The electrostatic image forming method as described above has the following features. (1) The electrostatic potential of the electrostatic recording layer is substantially equal to the applied voltage as shown in FIG. 2, and the relationship between the applied voltage and the surface potential of the electrostatic recording layer has a very good linear relationship. is doing. Therefore, uneven charging does not occur and gradation reproducibility is good. Further, the electrostatic recording layer basically needs only to be a dielectric, and high image quality can be obtained regardless of the type. (2) The resolution of the electrostatic image in the scanning direction is extremely high regardless of the size of the ion supply region such as the contact portion between the ionic liquid and the electrostatic recording layer. This is because, in the electrostatic recording layer, only the boundary line portion of the ion supply area has a charge amount according to the applied voltage at that moment when the area is separated from the ion supply area. (3) The charge amount of the electrostatic recording layer is not affected by the charge amount before the ions are supplied. Therefore, it is not necessary to remove the charge before forming the electrostatic image. (4) Since a dielectric such as a water-repellent polymer layer is used as the electrostatic recording layer, the decay rate of the surface potential due to the diffusion of charges is, for example, as shown in FIG. 3 when a polyester film is used. Extremely small. Therefore, since the applied charge is retained for a long time, good development can be performed by a usual electrophotographic developing method or the like. Further, even when the toner image is exposed to light as in the case where it is displayed without being fixed, a high image remaining property can be obtained. (5) Further, by the above (3) and (4), it is possible to easily increase the resolution of the electrostatic image in the direction perpendicular to the scanning direction or form a large size image by overwriting. That is, as shown in FIG. 4, the charging portion 2a formed by the first scanning is slightly displaced from the charging portion 2a by 2
When the charged portion 2a ′ is formed by performing the second scanning, only the width R portion of the charged portion 2a remains in the original charged state without being affected by the second scanning. On the other hand, the charging unit 2a '
Becomes a new charge state without being affected by the original charge state. Therefore, to increase the resolution, water 2,
It is only necessary to set the shift amount of 2'to be small. The resolution in the direction perpendicular to the scanning direction can also be increased by reducing the size of the electrode facing the ion generating means in the direction perpendicular to the scanning direction. (6) Since the movement of the ions to the electrostatic recording layer is substantially instantaneously performed, the image forming speed can be easily increased. (First Embodiment) Next, an example of an image forming apparatus to which the electrostatic image forming method is applied will be described with reference to FIGS. This image forming apparatus has an ionic liquid tank and a multipolar signal electrode set through a dielectric film, and applies an image signal voltage according to the concentration of each pixel between the ionic liquid and each signal electrode. By doing so, the electric field near the liquid surface of the ionic liquid is changed to form an electrostatic image.

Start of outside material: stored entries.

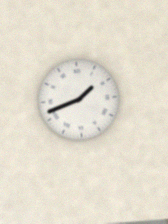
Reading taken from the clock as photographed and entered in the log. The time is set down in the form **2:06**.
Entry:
**1:42**
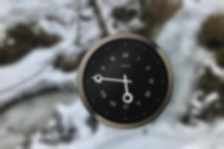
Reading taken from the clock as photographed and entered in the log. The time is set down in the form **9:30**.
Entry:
**5:46**
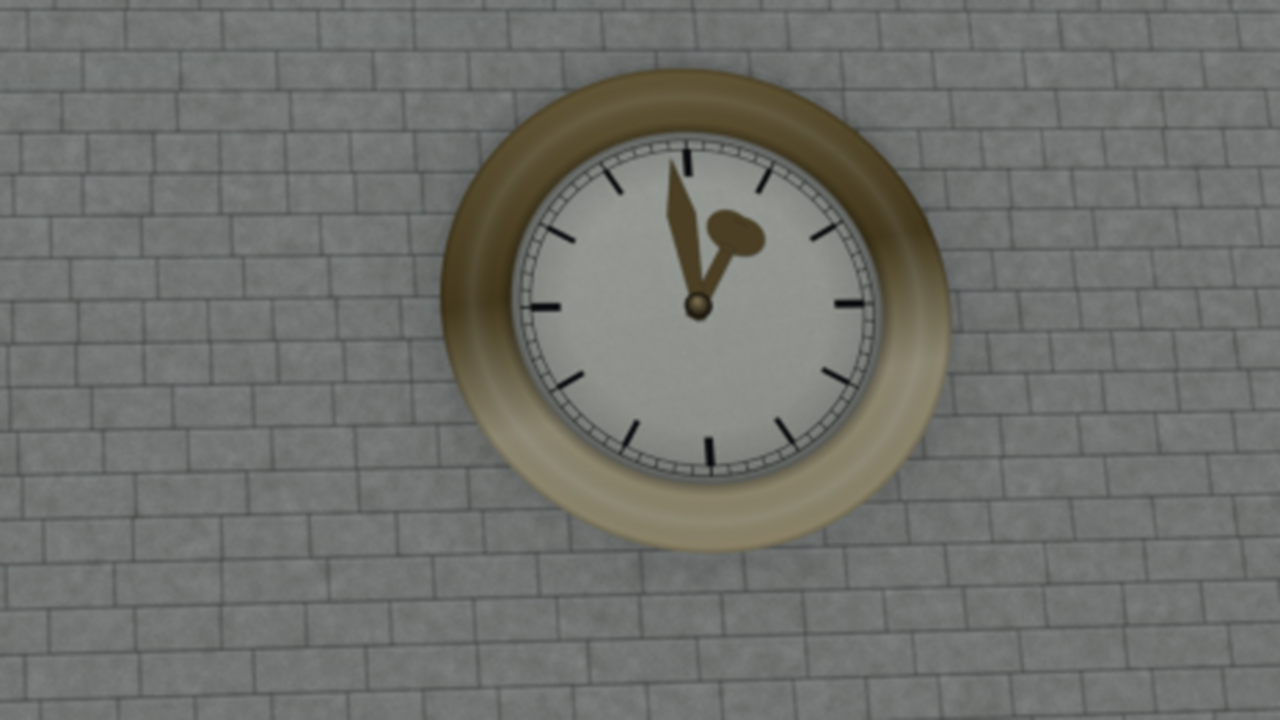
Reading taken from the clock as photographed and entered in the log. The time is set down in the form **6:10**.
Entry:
**12:59**
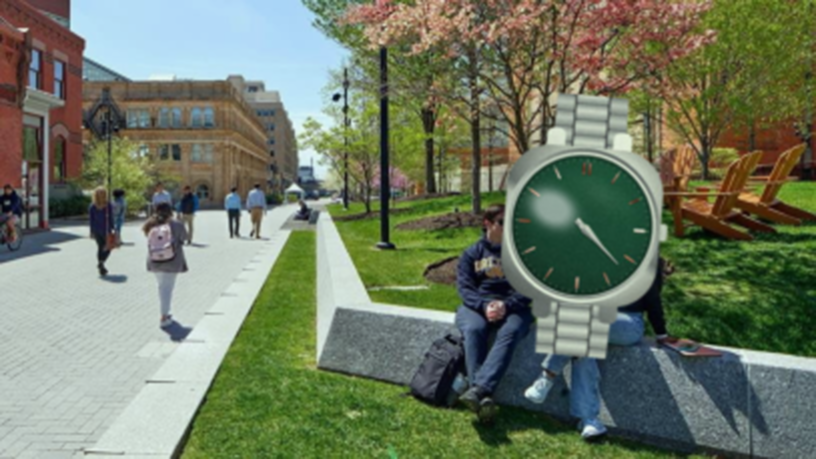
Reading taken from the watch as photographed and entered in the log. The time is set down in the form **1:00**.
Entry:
**4:22**
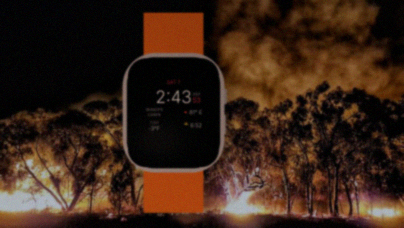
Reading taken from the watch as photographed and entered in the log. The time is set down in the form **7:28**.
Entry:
**2:43**
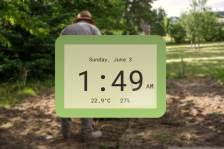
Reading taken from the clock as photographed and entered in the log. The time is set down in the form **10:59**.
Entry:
**1:49**
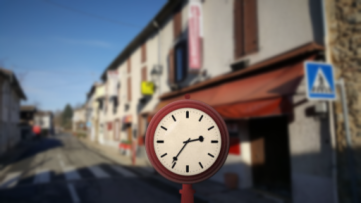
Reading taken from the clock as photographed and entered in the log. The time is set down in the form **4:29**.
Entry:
**2:36**
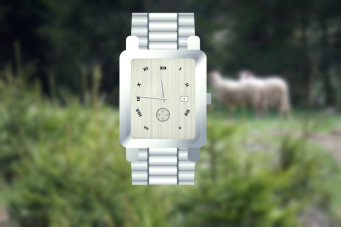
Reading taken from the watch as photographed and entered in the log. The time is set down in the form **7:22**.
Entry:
**11:46**
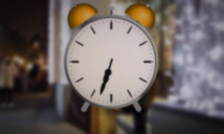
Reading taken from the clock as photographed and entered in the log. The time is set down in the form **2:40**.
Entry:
**6:33**
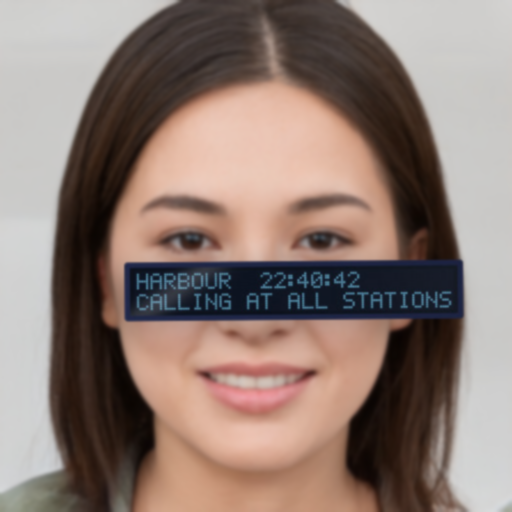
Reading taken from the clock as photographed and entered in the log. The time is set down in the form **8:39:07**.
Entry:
**22:40:42**
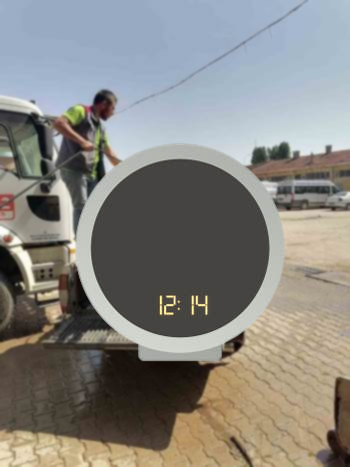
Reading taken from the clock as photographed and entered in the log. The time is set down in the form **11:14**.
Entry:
**12:14**
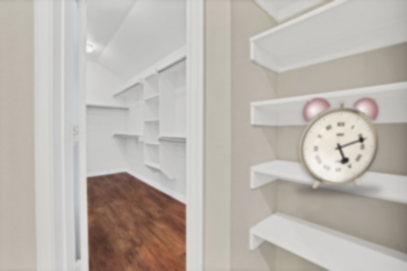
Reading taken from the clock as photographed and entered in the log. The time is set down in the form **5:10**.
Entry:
**5:12**
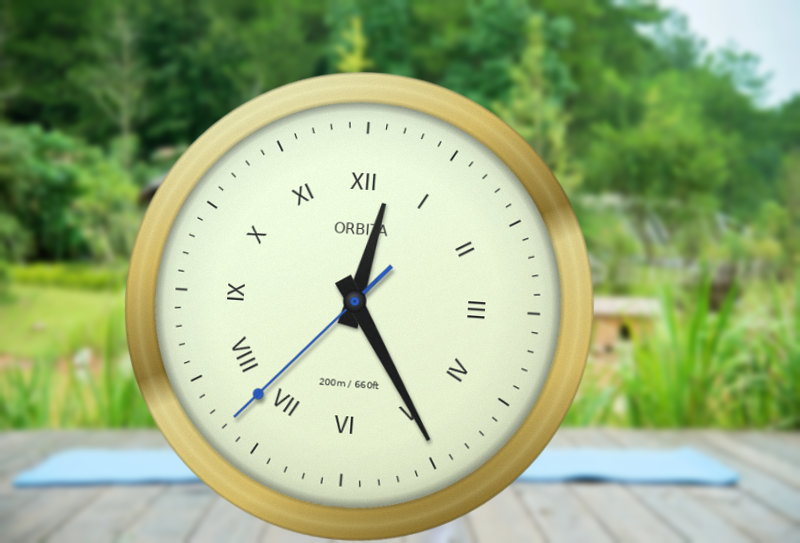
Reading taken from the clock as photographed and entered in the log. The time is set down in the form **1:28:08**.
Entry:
**12:24:37**
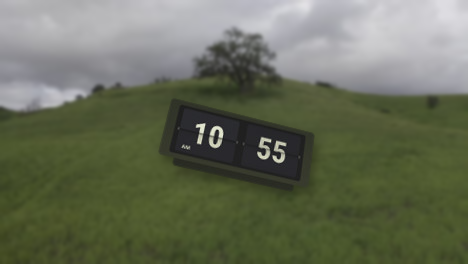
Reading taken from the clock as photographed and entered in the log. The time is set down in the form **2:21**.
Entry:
**10:55**
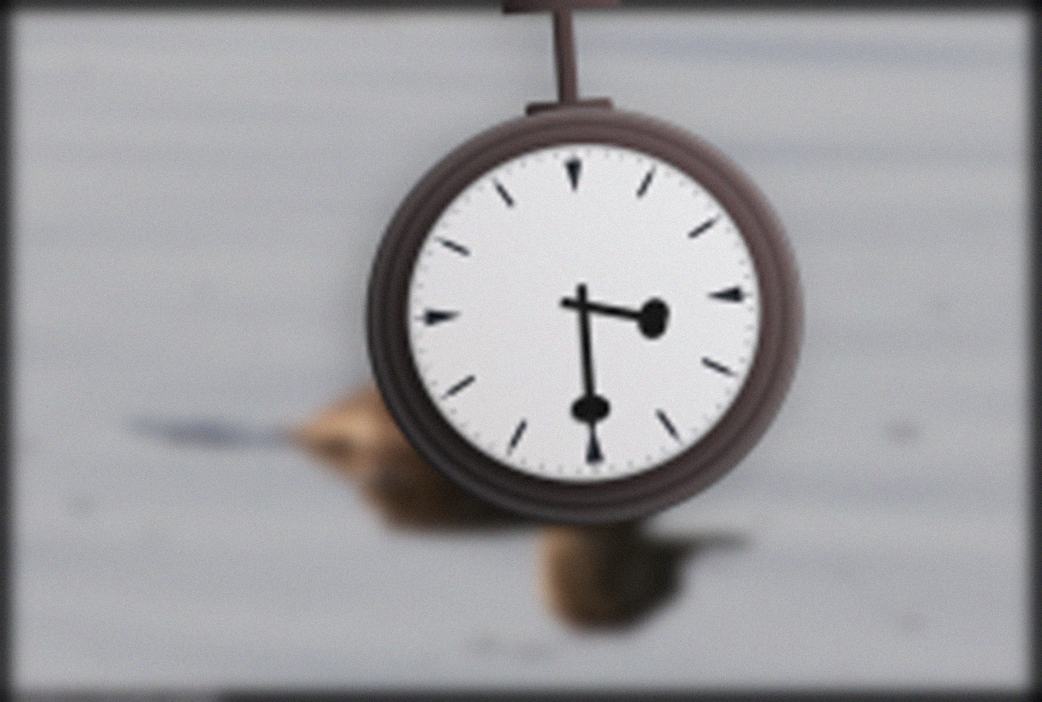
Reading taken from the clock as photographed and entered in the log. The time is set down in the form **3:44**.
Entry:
**3:30**
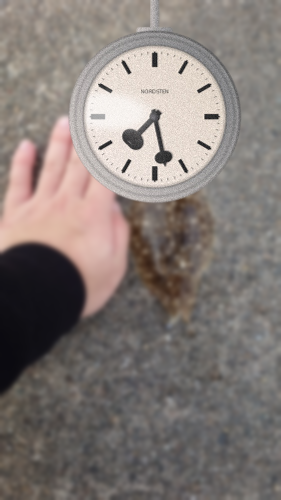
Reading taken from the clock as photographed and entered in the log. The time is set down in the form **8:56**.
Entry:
**7:28**
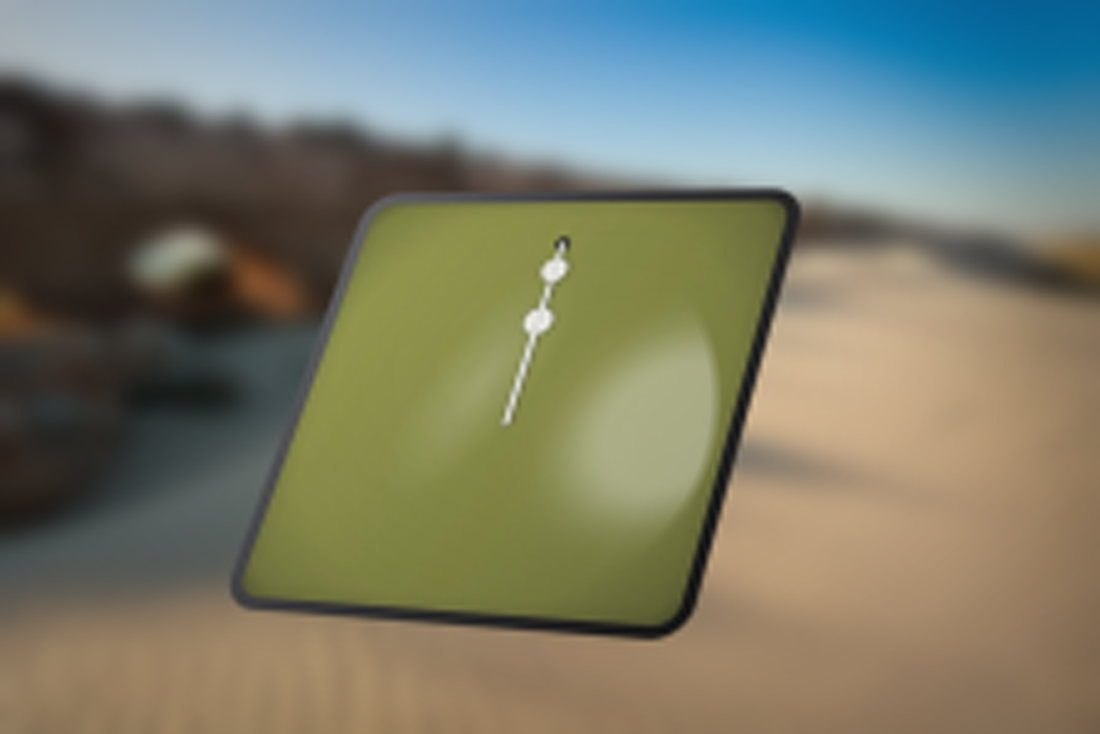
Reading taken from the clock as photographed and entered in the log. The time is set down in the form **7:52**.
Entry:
**12:00**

The dielectric film 5 has a thickness of about 10 to 80 μm and is driven by a feeding mechanism (not shown),
It is designed to move upward. As the dielectric film 5, various materials can be applied as described above, but those having a large water repellency are preferable so that the ionic liquid does not adhere when the dielectric film 5 moves upward. Ions are formed between the dielectric film 5 and the dielectric film 5 over the entire widthwise direction of the dielectric film 5 (direction perpendicular to the plane of FIG. 5; hereinafter referred to as “main scanning direction”). An ionic liquid tank 6 for storing the ionic liquid 6a is provided. This ionic liquid tank 6 is composed of a grounded conductor. Pure water is suitable as the ionic liquid 6a from the viewpoint of easy handling.

On the rear surface side of the dielectric film 5, facing the liquid surface position of the ionic liquid 6a, as shown in FIG. 6 (shown by the arrow X in FIG. 5), a plurality of signal electrodes 7a are main-scanned. The signal electrode sets 7 are arranged at the pixel pitch in the direction.
Each signal electrode 7a is provided with a signal source (not shown),
An image signal voltage biased to a negative potential according to the density of each pixel in the main scanning direction in the image to be formed is applied.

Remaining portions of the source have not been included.